# Comparing Exponentials

Alignments to Content Standards: F-LE.A

1. Lincoln deposits money in a Certificate of Deposit account. The balance (in dollars) in his account $t$ years after making the deposit is given by $L(t)=500(1.05)^t$ for $t \geq 0$. Explain, in terms of the structure of the expression for $L(t)$, why Lincoln's balance can never be 499.
2. Helen deposits money in a similar Certificate of Deposit account. The balance in her account is described, with units as in Lincoln's deposit, $H(t)=600(1.04)^t$ for $t \geq 0$. Use the structure of the expressions for $L(t)$ and $H(t)$ to describe how the two balances compare over time.
3. By what percent does the value of $L(t)$ grow each year? What about $H(t)$? Explain.
4. During which year does Lincoln's balance to "catch up" with Helen's? Show your work.

## IM Commentary

This task gives students an opportunity to work with exponential functions in a real world context involving continuously compounded interest. They will study how the base of the exponential function impacts its growth rate and use logarithms to solve exponential equations.

## Solutions

Solution: 1

1. $(1.05)^0=1$ and positive powers of 1.05 are larger than 1, thus the minimum value $L(t)$ attains, if $t \geq 0$, is 500. From the point of view of the context, a CD account grows in value over time so with a deposit of \$500 the value will never drop to \$499.

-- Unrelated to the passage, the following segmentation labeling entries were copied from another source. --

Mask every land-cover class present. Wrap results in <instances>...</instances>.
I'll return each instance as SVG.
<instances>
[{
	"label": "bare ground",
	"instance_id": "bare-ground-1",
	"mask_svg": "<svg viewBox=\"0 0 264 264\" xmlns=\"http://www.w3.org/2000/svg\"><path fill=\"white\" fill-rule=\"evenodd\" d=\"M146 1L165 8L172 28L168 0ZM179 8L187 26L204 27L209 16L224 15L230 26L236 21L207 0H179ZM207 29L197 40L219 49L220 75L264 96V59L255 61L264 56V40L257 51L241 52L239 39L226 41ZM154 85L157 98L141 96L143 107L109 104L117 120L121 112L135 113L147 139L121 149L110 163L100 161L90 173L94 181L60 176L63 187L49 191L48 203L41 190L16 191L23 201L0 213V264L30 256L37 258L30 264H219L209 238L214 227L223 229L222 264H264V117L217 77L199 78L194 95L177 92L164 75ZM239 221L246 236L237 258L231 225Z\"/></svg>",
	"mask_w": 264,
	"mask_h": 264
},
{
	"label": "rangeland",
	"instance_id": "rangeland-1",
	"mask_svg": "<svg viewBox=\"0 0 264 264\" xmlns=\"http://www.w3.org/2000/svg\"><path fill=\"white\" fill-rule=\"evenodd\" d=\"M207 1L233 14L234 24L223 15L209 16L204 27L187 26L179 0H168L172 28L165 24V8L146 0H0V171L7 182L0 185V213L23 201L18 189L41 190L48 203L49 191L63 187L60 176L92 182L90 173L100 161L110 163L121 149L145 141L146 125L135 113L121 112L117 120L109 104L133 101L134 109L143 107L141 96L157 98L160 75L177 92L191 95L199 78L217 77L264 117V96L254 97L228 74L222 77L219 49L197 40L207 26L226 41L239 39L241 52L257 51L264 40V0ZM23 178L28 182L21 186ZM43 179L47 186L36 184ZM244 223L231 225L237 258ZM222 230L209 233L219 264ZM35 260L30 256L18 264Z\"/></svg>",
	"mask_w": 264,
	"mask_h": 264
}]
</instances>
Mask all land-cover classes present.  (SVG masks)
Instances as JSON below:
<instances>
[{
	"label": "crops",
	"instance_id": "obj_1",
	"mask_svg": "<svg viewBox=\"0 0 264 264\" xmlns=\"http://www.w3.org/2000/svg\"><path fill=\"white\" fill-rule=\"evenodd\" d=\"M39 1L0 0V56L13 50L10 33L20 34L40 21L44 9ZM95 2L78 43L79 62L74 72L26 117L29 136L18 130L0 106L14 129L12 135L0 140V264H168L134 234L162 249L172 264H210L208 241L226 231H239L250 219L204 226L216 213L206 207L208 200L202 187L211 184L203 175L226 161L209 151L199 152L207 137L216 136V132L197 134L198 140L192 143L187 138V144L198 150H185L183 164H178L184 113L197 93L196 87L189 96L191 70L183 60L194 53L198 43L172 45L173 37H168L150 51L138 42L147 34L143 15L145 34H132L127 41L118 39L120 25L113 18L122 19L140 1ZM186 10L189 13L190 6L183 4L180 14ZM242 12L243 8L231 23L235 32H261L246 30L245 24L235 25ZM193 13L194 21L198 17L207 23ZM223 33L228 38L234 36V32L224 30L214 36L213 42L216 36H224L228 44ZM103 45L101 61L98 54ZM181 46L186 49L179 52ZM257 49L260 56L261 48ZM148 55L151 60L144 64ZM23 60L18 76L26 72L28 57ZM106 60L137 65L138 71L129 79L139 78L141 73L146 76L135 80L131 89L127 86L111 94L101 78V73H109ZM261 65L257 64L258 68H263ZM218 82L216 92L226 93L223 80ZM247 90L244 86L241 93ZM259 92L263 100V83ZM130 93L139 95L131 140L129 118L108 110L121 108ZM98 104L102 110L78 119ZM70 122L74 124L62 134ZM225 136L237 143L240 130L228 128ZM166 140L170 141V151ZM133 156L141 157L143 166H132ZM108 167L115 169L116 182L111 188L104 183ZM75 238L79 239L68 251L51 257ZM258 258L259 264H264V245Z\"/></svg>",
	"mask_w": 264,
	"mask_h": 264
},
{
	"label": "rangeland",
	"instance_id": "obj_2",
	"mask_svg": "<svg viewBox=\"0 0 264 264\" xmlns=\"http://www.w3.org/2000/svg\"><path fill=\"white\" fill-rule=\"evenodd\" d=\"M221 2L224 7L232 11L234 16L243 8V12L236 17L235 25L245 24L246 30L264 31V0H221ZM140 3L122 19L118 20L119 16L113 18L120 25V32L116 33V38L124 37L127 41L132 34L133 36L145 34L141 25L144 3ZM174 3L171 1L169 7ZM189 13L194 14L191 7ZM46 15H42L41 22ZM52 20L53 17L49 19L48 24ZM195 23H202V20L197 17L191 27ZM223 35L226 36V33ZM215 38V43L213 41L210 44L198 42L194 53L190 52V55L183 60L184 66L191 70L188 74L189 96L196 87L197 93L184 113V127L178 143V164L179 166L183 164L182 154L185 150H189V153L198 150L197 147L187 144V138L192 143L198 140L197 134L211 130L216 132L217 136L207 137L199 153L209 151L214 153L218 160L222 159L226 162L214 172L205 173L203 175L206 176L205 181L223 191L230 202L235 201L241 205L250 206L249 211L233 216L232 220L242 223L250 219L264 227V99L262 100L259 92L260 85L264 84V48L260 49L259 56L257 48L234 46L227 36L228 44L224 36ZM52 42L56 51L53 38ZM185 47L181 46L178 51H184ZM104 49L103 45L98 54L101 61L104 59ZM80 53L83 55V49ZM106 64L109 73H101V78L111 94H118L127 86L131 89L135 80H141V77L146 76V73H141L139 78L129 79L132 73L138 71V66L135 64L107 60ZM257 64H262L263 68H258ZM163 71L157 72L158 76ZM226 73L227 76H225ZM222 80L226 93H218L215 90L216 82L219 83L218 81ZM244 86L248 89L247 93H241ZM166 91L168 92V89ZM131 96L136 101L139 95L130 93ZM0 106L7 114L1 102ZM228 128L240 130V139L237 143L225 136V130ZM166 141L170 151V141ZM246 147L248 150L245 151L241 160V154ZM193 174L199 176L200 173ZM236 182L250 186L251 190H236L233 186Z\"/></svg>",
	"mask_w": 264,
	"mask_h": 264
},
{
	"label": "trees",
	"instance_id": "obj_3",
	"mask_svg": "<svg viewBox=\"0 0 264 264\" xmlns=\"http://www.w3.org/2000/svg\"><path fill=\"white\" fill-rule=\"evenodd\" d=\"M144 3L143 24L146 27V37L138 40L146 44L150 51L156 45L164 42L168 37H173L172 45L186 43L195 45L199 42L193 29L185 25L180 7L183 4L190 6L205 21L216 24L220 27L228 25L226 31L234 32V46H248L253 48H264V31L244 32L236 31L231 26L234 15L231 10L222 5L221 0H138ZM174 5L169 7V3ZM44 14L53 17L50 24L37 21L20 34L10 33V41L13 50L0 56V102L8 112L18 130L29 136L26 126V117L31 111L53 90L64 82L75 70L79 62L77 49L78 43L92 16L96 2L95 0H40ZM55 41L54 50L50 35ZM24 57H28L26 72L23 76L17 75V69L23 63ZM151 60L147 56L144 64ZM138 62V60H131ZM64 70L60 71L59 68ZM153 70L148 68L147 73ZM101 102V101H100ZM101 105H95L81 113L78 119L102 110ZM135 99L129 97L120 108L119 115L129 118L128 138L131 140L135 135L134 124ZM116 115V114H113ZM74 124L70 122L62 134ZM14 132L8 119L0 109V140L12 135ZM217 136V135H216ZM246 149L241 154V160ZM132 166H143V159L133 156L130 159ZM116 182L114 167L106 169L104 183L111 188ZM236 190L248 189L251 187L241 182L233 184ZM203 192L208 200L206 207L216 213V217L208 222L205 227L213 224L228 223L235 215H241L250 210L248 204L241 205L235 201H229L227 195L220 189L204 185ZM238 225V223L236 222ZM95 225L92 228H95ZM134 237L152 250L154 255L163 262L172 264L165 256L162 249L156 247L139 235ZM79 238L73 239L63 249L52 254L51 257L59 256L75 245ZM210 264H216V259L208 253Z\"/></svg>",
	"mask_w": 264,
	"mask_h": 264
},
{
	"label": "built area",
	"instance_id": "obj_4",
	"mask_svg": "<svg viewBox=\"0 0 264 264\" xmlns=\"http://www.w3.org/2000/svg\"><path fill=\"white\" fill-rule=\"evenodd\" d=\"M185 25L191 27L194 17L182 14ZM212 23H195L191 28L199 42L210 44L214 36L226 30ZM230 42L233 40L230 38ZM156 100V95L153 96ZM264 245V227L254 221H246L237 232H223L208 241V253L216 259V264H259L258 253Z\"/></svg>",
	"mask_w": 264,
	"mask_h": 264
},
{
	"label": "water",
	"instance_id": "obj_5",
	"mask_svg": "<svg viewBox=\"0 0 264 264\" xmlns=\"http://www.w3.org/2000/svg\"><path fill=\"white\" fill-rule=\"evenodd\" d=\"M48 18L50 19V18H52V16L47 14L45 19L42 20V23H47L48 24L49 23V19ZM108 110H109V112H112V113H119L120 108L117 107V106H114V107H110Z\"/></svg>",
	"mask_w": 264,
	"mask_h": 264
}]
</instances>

2. The value of $H(t)$ at $t=0$ is greater than that of $L(t)$ at $t=0$. ($H(0)=600 > L(0)=500$). However the base of the expression for $L(t)$ is greater than the base of the expression for $H(t)$ ($1.05 > 1.04$). Multiplying 500 by 1.05 repeatedly will produce a greater value than that resulting from multiplying 600 repeatedly by 1.04. So, the values of $L(t)$ will eventually surpass the values of $H(t)$.

3. Recall that $L(t)=500\cdot 1.05^t.$ The CD value one year later is $L(t+1)$. Comparing these,
\begin{align} L(t+1)&=500(1.05)^{t+1}\\ &=500(1.05)^t\cdot(1.05)^1\\ &=L(t) \left(1+.05 \right)\\ &= L(t)(1) +L(t)(0.05)\end{align}
This indicates that over a period of one year, the value of $L(t)$ increases by 5%. The same method reveals that the value of $H(t)$ increases by 4% over one year. It is important to note here that exponential growth is characterized by increasing by equal factors over equal intervals. In this case, the intervals are periods of one year while the factors are $1.04$ for Helen's account and $1.05$ for Lincoln's account.

4. We set the expressions for $L(t)$ and $H(t)$ equal and solve for $t$: \begin{align} 500\cdot 1.05^t &= 600\cdot 1.04^t \\ \frac{500\cdot 1.05^t}{500\cdot 1.04^t} &= \frac{600\cdot 1.04^t}{500\cdot 1.04^t} \\ \frac{1.05^t}{1.04^t} &= \frac{600}{500} \\ \left(\frac{1.05}{1.04}\right)^t &= \frac{600}{500} \\ \ln \left(\frac{1.05}{1.04}\right)^t &= \ln \frac{600}{500} \\ t\ln \left(\frac{1.05}{1.04}\right) &= \ln \frac{600}{500} \\ t &= \frac{\ln \left(\frac{600}{500}\right)}{\ln \frac{1.05}{1.04}} \approx 19.0525 \text { years}\\ \end{align} So after $19$ years, Helen's balance is still larger than Lincoln's but after $20$ years, Lincoln's balance will be larger than Helen's. According to the calculation we just made, Lincoln's balance will be equal to Helen's balance very early in the $20^{\rm th}$ year.

Solution: 2 graphing technology for part (d)

Here we present a graph which shows Lincon's account balance and Helen's account balance over a period of $25$ years. Helen's account balance is larger for the first $19$ years and then shortly into the $20^{\rm th}$ year, the two accounts have equal balances, after which Lincoln's account will be larger:

So as in the first solution, we see that after 19 years, Helen's balance is still larger than Lincoln's but after 20 years, Lincoln's balance will be larger than Helen's.